Ntvnews.id, Jakarta - Keberanian Gubernur Maluku Utara Sherly Tjoanda Laos menemui langsung massa aksi yang berunjuk rasa di depan kantor DPRD Ternate pada awal September 2025 lalu, menuai banyak pujian. Sebagai wanita Sherly dianggap nekat turun langsung menghadapi dan meredam ribuan massa dalam demonstrasi yang sempat ricuh.
Kehadiran Sherly pun dianggap sebagai wujud keterbukaan pemerintah dalam respons aspirasi masyarakat jalan.
Sherly mengungkapkan ada dua alasan kuat bagi dirinya untuk turun ke lapangan menemui pendemo.
"Pertama sesuai dengan arahan dari Mendagri, kita semua kepala daerah diharapkan balik ke daerah masing-masing dan bertemu mendengar langsung aspirasi dari mahasiswa dan masyarakat," kata Sherly Tjoanda Laos saat wawancara khusus dalam program Abraham Nusantara TV.
"Yang kedua, bercermin dengan apa yang terjadi di pusat.
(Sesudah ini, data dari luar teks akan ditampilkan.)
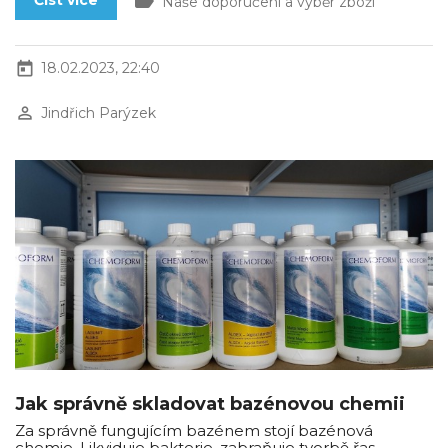
label
Číst více
Naše doporučení a výběr zboží
today
18.02.2023, 22:40
perm_identity
Jindřich Parýzek
Jak správně skladovat bazénovou chemii
Za správně fungujícím bazénem stojí bazénová
chemie. Likviduje bakterie, zabraňuje tvorbě řas,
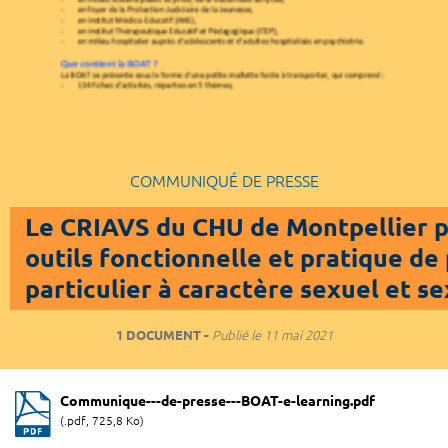
COMMUNIQUÉ DE PRESSE
Le CRIAVS du CHU de Montpellier p
outils fonctionnelle et pratique de
particulier à caractère sexuel et se
1 DOCUMENT
Publié le
11 mai 2021
Communique---de-presse---BOAT-e-learning.pdf
(.pdf, 725,8 Ko)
Pada intinya kan mahasiswa hanya ingin didengar. Jadi ketika ketika masyarakat dan mahasiswa berkumpul di tanggal 1 dan tanggal 2 ingin menyampaikan aspirasi mereka. Saya selaku kepala daerah provinsi berkoordinasi dengan Forkopimda Provinsi dengan Walikota. Kita turun mendengar apa aspirasi mereka sehingga kemudian tidak berkelanjutan," imbuhnya.
Baca juga: Gubernur Maluku Utara Sherly Tjoanda Kibarkan Merah Putih di Bawah Laut
Sherly mengakui sebagai manusia biasa dirinya juga khawatir terhadap perilaku pengunjuk rasa yang setiap saat bisa berubah menjadi anarkis. Terlebih aksi anarkis juga telah terjadi di sejumlah daerah di Indonesia.
"Memang sempat agak memanas ya, sempat lempar-lemparan karena mereka pengin menduduki kantor DPRD Kota Ternate tapi kan dihalangin oleh polisi. Jadi mereka mencoba menerobos. Akhirnya kalau lihat di sosmed kan agak sedikit memanas. Tapi kemudian baiknya di sini ketika waktunya salat semuanya break salat dulu. Kemudian selesai salat kita turun mendengar aspirasi mereka. Setelah itu mereka bubar," ujarnya.
'Bahwa ada kekhawatiran, saya bakal dilempar ada kekhawatiran itu ada. Tapi karena sudah berkoordinasi dengan Forkopimda, ada Pak Kapolda, ada Pak Danrem, Danlanal yang mendampingi, jadi saya lumayan tenang sih. Dan berdoa dan kan niatnya baik mendengar aspirasi. Kemudian saya selalu menganggap masyarakat Maluku Utara tuh anak-anak saya. Jadi ya mendengar dengan niat baik dan bersyukur kemarin berjalan dengan baik," tambahnya.
Meski ada kemiripan, namun menurut Sherly aksi unjuk rasa kali ini berbeda dengan yang terjadi pada 1998. Itu sebabnya ketika beberapa temannya menyarankan untuk pergi ke tempat yang lebih aman, Sherly pun menolak. Ia tetap berpikir positif tentang Indonesia.
"Jadi saya memilih untuk turun mendengar langsung biar selesai daripada kemudian berkelanjutan sampai malam terus khawatir ada yang terbakar. Kan semuanya rugi," ungkapnya.
"Bukan mengunderestimate, cuman saya positive thinking bahwa segala sesuatu bahwa sebenarnya kan kalau mungkin agak berbeda case yang kemarin dengan yang 98. Saya melihat case yang ini sebenarnya murni mahasiswa hanya pengin didengarkan. Bahwa kemudian dalam proses mengutarakan pendapat kemudian entahlah ada yang bilang penyusup atau sesuatu yang terjadi di luar kendali. Perusuh. Itu saya enggak tahu. Tapi pada dasarnya kan mereka pengin menyuarakan aspirasi mereka," pungkasnya.